選手とレジェンド
いま最強のパデル選手たち
プロパデルのランキングは個人ではなくペア単位。だからこそ、頂点の物語は才能の話であると同時に「組み合わせ」の話でもあります。
プロパデルでまず知っておくべきなのは、ランキングがペアに属しているということです。2人で1つの順位を共有し、パートナーが変われば競技の頂点が一夜で描き換わります。2026シーズンの入り口で起きたのが、まさにそれでした。
男子:コエージョ&タピア、依然として1位
アルトゥーロ・コエージョ(スペイン)とアグスティン・タピア(アルゼンチン)が、3年連続で世界1位を守っています。コエージョは並外れたリーチと、どこからでもポイントを終わらせるスマッシュを持ち、タピアはツアーでもっとも創造的な手先と、観客の誰も予想しなかった一打を出す才能を持っています。
彼らを倒しにくくしているのは、その長所単体ではありません。互いをカバーし合っていることです。タピアがリスクを取り、それが外れたときにもコートが空かないようコエージョが担保しています。
追いかける面々
| ペア | 持ち味 |
|---|---|
| ガラン&チンゴット | もっとも現実的な挑戦者。ガランのパワーと、チンゴットの守備力・状況判断 |
| ストゥパチュク&ヤンガス | 両サイドから途切れないネットでの圧力。力で押し切るのがいちばん難しいペア |
| レブロン&アウグスブルガー | 元世界1位と若きフィニッシャー。噛み合ったときの破壊力は圧倒的 |
| パキート・ナバロ&フラン・ゲレーロ | 経験と創造性。ツアーでもっとも見ていて楽しいポイントを生む |
女子:トリアイ&ブレア
ジェンマ・トリアイ(スペイン)とデルフィナ・ブレア(アルゼンチン)は、ペアを組んで以来、女子を支配してきました。積み上げたタイトルのペースは、この競技の歴史に残る名ペアたちを思わせます。トリアイの試合運びと、左からのブレアの攻撃性は、ほぼ完璧に噛み合いました。
クラブレベルでも真似できること
- 守勢からウィナーを狙うことは、ほぼありません。 1ポイント通して見て、どれだけ中立を続けられるか数えてみてください。

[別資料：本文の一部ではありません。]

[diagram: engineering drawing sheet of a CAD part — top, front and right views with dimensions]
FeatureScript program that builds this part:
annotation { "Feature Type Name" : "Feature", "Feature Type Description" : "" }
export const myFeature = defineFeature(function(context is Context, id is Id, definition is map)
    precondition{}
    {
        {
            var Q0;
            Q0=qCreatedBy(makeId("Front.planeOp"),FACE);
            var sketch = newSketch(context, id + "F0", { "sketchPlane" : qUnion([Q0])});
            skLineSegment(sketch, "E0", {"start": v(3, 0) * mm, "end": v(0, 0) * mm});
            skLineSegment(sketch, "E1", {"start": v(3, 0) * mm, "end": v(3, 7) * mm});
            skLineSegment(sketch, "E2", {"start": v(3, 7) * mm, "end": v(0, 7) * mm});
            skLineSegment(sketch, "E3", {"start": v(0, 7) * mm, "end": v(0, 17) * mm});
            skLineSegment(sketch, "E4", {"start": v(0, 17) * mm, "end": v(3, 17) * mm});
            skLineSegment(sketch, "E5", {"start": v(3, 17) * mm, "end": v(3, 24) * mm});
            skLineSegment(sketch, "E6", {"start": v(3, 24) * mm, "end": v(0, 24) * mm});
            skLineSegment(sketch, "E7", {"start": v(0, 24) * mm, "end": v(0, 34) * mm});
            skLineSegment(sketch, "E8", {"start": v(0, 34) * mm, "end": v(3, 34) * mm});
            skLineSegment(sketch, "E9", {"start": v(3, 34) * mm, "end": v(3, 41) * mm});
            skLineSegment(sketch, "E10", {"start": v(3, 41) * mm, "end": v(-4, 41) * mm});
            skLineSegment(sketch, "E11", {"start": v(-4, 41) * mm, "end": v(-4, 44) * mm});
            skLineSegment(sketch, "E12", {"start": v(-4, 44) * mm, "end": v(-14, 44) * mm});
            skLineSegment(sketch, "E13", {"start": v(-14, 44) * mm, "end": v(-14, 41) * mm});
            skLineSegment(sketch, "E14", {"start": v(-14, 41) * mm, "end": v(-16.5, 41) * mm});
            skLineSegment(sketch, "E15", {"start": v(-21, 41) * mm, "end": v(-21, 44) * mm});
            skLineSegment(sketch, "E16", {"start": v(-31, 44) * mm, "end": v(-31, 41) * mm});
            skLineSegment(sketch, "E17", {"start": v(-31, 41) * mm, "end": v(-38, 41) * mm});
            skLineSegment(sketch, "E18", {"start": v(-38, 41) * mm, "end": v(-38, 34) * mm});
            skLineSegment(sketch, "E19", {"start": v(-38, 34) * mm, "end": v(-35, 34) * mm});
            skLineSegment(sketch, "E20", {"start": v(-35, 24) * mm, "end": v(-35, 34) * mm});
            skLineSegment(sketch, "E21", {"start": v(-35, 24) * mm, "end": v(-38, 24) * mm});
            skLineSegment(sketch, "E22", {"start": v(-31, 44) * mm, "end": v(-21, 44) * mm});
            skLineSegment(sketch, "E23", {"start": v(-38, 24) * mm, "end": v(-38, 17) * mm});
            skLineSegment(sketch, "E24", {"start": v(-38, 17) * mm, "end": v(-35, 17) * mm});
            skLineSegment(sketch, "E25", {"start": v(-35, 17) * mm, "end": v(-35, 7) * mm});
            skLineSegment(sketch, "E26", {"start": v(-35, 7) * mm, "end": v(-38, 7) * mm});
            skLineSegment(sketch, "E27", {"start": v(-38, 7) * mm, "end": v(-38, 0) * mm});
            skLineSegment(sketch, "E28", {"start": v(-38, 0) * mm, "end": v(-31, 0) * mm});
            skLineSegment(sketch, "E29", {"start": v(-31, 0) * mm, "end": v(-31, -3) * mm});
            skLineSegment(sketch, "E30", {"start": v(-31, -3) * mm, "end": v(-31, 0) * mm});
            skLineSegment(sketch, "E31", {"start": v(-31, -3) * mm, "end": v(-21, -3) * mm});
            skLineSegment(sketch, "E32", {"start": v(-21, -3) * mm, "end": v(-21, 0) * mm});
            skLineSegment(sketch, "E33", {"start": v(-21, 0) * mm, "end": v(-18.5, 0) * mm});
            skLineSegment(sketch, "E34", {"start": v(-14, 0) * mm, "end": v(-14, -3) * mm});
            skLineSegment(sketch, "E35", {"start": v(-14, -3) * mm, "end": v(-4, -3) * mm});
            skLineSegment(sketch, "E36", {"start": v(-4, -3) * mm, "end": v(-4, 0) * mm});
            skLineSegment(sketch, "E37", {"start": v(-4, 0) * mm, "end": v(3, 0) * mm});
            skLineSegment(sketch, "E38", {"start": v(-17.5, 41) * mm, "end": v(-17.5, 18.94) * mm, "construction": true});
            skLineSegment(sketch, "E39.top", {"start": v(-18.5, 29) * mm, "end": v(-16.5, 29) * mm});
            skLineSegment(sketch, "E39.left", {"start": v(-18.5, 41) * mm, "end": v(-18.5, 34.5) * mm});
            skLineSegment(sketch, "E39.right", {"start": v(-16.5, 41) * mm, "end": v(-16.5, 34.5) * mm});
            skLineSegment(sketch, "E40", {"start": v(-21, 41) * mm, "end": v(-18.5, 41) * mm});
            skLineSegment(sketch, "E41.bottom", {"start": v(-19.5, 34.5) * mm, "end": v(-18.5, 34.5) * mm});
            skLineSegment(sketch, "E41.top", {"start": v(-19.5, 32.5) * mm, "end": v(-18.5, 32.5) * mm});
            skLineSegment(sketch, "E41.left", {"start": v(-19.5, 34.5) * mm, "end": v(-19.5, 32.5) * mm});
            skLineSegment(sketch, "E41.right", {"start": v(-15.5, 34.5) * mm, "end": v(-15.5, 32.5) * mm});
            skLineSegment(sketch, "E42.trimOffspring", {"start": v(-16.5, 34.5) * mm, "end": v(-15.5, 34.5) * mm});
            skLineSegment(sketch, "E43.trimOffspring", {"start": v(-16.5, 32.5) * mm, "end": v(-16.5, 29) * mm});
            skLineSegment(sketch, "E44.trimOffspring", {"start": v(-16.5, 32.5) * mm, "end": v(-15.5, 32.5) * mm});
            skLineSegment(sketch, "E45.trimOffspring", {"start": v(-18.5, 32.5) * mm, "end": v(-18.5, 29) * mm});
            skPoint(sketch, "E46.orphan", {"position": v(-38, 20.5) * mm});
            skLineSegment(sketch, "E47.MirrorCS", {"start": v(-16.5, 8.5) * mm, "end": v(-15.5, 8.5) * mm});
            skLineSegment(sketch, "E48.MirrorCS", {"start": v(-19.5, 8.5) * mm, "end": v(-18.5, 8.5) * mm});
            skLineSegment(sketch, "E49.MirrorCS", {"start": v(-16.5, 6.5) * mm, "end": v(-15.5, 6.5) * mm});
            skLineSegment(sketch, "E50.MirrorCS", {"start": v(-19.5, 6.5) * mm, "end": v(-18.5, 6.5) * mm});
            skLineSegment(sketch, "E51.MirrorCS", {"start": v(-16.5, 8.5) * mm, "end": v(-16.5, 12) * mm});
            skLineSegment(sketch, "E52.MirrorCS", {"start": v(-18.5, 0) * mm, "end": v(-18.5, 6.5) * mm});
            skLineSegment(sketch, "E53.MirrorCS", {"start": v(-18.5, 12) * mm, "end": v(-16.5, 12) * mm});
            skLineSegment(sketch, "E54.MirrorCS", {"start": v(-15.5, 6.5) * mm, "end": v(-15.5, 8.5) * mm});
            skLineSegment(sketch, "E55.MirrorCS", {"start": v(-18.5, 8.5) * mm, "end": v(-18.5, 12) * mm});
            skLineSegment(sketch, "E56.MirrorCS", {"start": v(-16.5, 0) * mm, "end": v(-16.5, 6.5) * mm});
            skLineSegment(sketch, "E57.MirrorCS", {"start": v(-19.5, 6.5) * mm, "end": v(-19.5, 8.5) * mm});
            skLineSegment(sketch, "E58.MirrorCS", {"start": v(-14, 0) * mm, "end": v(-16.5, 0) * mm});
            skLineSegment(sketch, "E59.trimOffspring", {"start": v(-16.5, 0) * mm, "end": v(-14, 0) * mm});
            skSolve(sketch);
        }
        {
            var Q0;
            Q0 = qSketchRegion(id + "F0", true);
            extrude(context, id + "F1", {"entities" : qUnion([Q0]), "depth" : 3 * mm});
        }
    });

- ひとつのユニットとして動きます。 片方が外へ振られた時点で、もう片方はもう中央にいます。
- アマチュアよりはるかに多くロブを使います。 トップレベルではロブは守りではなく、ネットを取るための手段です。
- バンデハこそが、彼らをネットに残す一打です。 詳しくはパデル技術の基本で。
パデルのプロ時代はまだ若く、いまの1位ペアはその創世記の一部になります。彼らより前にこの競技を築いた人たちについては、パデルのレジェンドたちをどうぞ。
よくある質問
パデルの世界ランキング1位は誰ですか?
2026シーズンの男子1位は、アルトゥーロ・コエージョとアグスティン・タピアのペアで、3年連続の首位です。女子はジェンマ・トリアイとデルフィナ・ブレアが首位に立っています。
なぜ2人で1位を分け合うのですか?
パデルはダブルスのみで行われる競技のため、プロのランキングは個人ではなくペア単位です。首位ペアの2人がともに1位となります。
パデルのペアはどれくらいの頻度で変わりますか?
テニスのダブルスよりはるかに頻繁です。ほとんどのシーズンがトップ10に複数の新ペアを抱えて開幕するため、ランキングが大きく入れ替わります。